Let $(B_t)_{0 \leq t \leq 1} $ be a standard Brownian Motion under the probability measure $\mathbb{P}$. Let $\mathbb{Q}$ a probability measure with density $\frac{d\mathbb{Q} }{d\mathbb{P}} = e^{B_1-\frac{1}{2}} $.

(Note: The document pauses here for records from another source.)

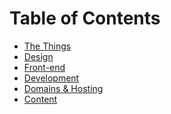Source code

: # Table of Contents

* [The Things](README.md)
* [Design](design/README.md)
* [Front-end](front-end/README.md)
* [Development](development/README.md)
* [Domains & Hosting](domains-and-hosting/README.md)
* [Content](content/README.md)
<!-- 	* [Content Management](content/content-management)
		* [Craft](content/content-management/craft.md) -->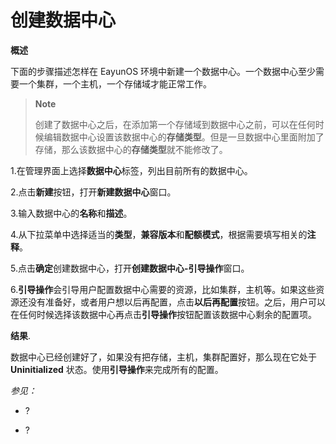 # 创建数据中心

**概述**

下面的步骤描述怎样在 EayunOS
环境中新建一个数据中心。一个数据中心至少需要一个集群，一个主机，一个存储域才能正常工作。

> **Note**
>
> 创建了数据中心之后，在添加第一个存储域到数据中心之前，可以在任何时候编辑数据中心设置该数据中心的**存储类型**。但是一旦数据中心里面附加了存储，那么该数据中心的**存储类型**就不能修改了。

1.在管理界面上选择**数据中心**标签，列出目前所有的数据中心。

2.点击**新建**按钮，打开**新建数据中心**窗口。

3.输入数据中心的**名称**和**描述**。

4.从下拉菜单中选择适当的**类型**，**兼容版本**和**配额模式**，根据需要填写相关的**注释**。

5.点击**确定**创建数据中心，打开**创建数据中心-引导操作**窗口。

6.**引导操作**会引导用户配置数据中心需要的资源，比如集群，主机等。如果这些资源还没有准备好，或者用户想以后再配置，点击**以后再配置**按钮。之后，用户可以在任何时候选择该数据中心再点击**引导操作**按钮配置该数据中心剩余的配置项。

**结果**.

数据中心已经创建好了，如果没有把存储，主机，集群配置好，那么现在它处于
**Uninitialized** 状态。使用**引导操作**来完成所有的配置。

*参见：*

-   ?

-   ?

I need to show that every function f such that $\mathbb{E}_\mathbb{P}[|f(B_t)|] < \infty$ apply that : $$\int_{\Omega} f(B_t-t)d\mathbb{Q} =\int_{Ω} f(B_t)d\mathbb{P}$$
To be honest i haven't really understand how change of measure actually works so i have no idea how to proceed to the solutions of this. Can anyone help me understand how it works, i would appreciate any kind of hints. Thanks for your time .
Okay, so by definition
$$ \int_{\Omega} f(B_t-t) \textrm{d}\mathbb{Q}=\int_{\Omega} f(B_t-t) e^{B_1-\frac{1}{2}}\textrm{d}\mathbb{P} $$ and hence, we want to show that $$ \int_{\Omega} f(B_t-t) e^{B_1-\frac{1}{2}}\textrm{d}\mathbb{P}=\int_{\Omega} f(B_t)\textrm{d}\mathbb{P} $$ for all $t$. Using that $B_1-B_t$ is independent of $B_t$, we get that $$ \int_{\Omega} f(B_t-t) e^{B_1-\frac{1}{2}}\textrm{d}\mathbb{P}=e^{-\frac{1}{2}}\int_{\Omega} f(B_t-t) e^{B_t}e^{B_1-B_t}\textrm{d}\mathbb{P}=e^{-\frac{1}{2}} \mathbb{E}_{\mathbb{P}} e^{B_1-B_t} \int_{\Omega} f(B_t-t)e^{B_t}\textrm{d}\mathbb{P} $$ Now $e^{B_1-B_t}$ is lognormal with mean $\frac{1-t}{2}$and thus,
$$ \int_{\Omega} f(B_t-t)\textrm{d}\mathbb{Q}=e^{-\frac{t}{2}}\int_{\Omega} f(B_t-t)e^{B_t}\textrm{d}\mathbb{P}= e^{-\frac{t}{2}}\int_{\mathbb{R}} f(x-t)e^x\textrm{d}B_t(\mathbb{P}), $$ Now, $B_t$ is normal with variance $t$, so \begin{align} \int_{\mathbb{R}} f(x-t)e^x\textrm{d}B_t(\mathbb{P}) &=\frac{1}{\sqrt{2\pi t}}\int_{\mathbb{R}} f(x-t) e^xe^{-\frac{x^2}{2t}}\textrm{d}x=\frac{1}{\sqrt{2\pi t}}\int_{\mathbb{R}} f(x-t) e^{-\frac{x^2-2tx}{2t}}\textrm{d}x\\ &=e^{\frac{t}{2}}\frac{1}{\sqrt{2\pi t}}\int_{\mathbb{R}} f(x-t) e^{-\frac{(x-t)^2}{2t}}\textrm{d}x=e^{\frac{t}{2}}\frac{1}{\sqrt{2\pi t}} \int_{\mathbb{R}} f(x)e^{-\frac{x^2}{2t}}\textrm{d}t\\ &= e^{\frac{t}{2}} \int_{\mathbb{R}} f(x) \textrm{d}B_t(\mathbb{P})=e^{\frac{t}{2}} \int_{\Omega} f(B_t) \textrm{d}\mathbb{P}, \end{align} which is exactly what we wanted.